I’ve worked from home a few years now, and whilst the upsides are well known I’ve personally found some challenges there too. Have you experienced anything similar? How did you deal with it?


My tale:

When the UK went into lockdown (along with everyone else) in early 2020 I started working from home full-time. For the first year I was with the same team I’d worked with for years whilst in the office, so nothing really changed except my location.

I switched jobs mid-2021 and the new team was much smaller. I work as a software developer, and this team was a grand total of three people including myself. We didn’t have many meetings, only one a week, and except for being assigned new work I never interacted with anyone. It took a big toll on my mental health and I quit after three months.

I took an extended break from software development and started working on a plant nursery, driving tractors and tending plants - it was so much fun, but paid very little and ate into my savings a lot.

Went back to software development last year and thankfully manage things much better. I’m not a very social person, so it was surprising how important socialisation was to my mental wellbeing. I’m now part of quite a large team that speaks regularly, and when I next change jobs I know that this is something I need to look for.

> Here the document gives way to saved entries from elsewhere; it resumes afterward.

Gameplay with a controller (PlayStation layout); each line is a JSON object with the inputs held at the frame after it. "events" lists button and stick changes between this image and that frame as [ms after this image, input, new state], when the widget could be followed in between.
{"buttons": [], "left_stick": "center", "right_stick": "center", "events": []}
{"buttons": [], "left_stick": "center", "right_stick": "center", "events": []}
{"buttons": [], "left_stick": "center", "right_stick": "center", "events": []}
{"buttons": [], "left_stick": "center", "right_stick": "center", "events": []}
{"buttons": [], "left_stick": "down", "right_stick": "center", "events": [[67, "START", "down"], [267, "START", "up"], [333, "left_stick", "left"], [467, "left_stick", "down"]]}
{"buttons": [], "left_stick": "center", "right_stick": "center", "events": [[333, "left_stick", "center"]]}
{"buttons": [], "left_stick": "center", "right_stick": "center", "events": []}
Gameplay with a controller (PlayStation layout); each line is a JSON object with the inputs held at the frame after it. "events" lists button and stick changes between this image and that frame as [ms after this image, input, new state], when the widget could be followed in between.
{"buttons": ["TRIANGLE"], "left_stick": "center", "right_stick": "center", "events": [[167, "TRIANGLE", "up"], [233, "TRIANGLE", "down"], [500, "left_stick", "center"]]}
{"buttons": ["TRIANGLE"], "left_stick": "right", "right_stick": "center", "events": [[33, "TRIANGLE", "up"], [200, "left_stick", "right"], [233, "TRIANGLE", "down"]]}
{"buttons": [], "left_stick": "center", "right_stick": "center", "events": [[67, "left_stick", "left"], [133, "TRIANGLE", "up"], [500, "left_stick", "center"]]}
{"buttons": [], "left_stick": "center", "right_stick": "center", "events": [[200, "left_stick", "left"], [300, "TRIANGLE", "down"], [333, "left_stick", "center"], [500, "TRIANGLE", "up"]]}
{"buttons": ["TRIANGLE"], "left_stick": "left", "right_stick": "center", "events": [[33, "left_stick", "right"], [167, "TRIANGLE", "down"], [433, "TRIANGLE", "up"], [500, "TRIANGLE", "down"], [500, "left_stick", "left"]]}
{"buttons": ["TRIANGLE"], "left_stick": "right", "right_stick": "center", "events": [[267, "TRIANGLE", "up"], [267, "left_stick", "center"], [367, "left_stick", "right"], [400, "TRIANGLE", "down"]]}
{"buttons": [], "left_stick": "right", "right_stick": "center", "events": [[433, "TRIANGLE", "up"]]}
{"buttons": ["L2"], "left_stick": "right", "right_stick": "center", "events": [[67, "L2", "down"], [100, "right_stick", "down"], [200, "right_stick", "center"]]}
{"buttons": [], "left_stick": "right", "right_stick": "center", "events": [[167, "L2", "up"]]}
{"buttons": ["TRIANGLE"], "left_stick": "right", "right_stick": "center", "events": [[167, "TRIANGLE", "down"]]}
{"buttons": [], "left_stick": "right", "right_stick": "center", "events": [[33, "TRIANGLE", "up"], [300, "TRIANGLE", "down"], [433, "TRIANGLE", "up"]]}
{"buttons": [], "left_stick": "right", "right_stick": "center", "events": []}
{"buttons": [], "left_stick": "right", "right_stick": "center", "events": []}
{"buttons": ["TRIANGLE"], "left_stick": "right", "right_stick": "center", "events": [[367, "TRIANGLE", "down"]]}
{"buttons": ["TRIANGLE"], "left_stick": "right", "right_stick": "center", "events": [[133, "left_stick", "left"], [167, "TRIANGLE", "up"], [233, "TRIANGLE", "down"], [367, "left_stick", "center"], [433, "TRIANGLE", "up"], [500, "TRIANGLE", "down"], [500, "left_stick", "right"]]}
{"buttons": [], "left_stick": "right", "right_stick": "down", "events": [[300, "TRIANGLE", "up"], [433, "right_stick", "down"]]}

I also have a garden now, so when the call of the wild hits me I go outside and sniff my tomato plants. I do miss driving tractors though.

  • I’m with you on the cons. I know it’s “work” - but I was friends with my coworkers. Sometimes best friends or “work spouse” status as we would call it! (terminology & person approved by my actual spouse). I absolutely miss being around people.

    • Same! I know some people prefer to keep work separate and not make friends there, and people can obviously do what works best for them, etc. But I like work friends! I spend so much of my time there, if the people are cool then why wouldn’t I want to be friends? To me it’s like if I’d gone through my schooling years with the mindset that I was only there for school and not making friends.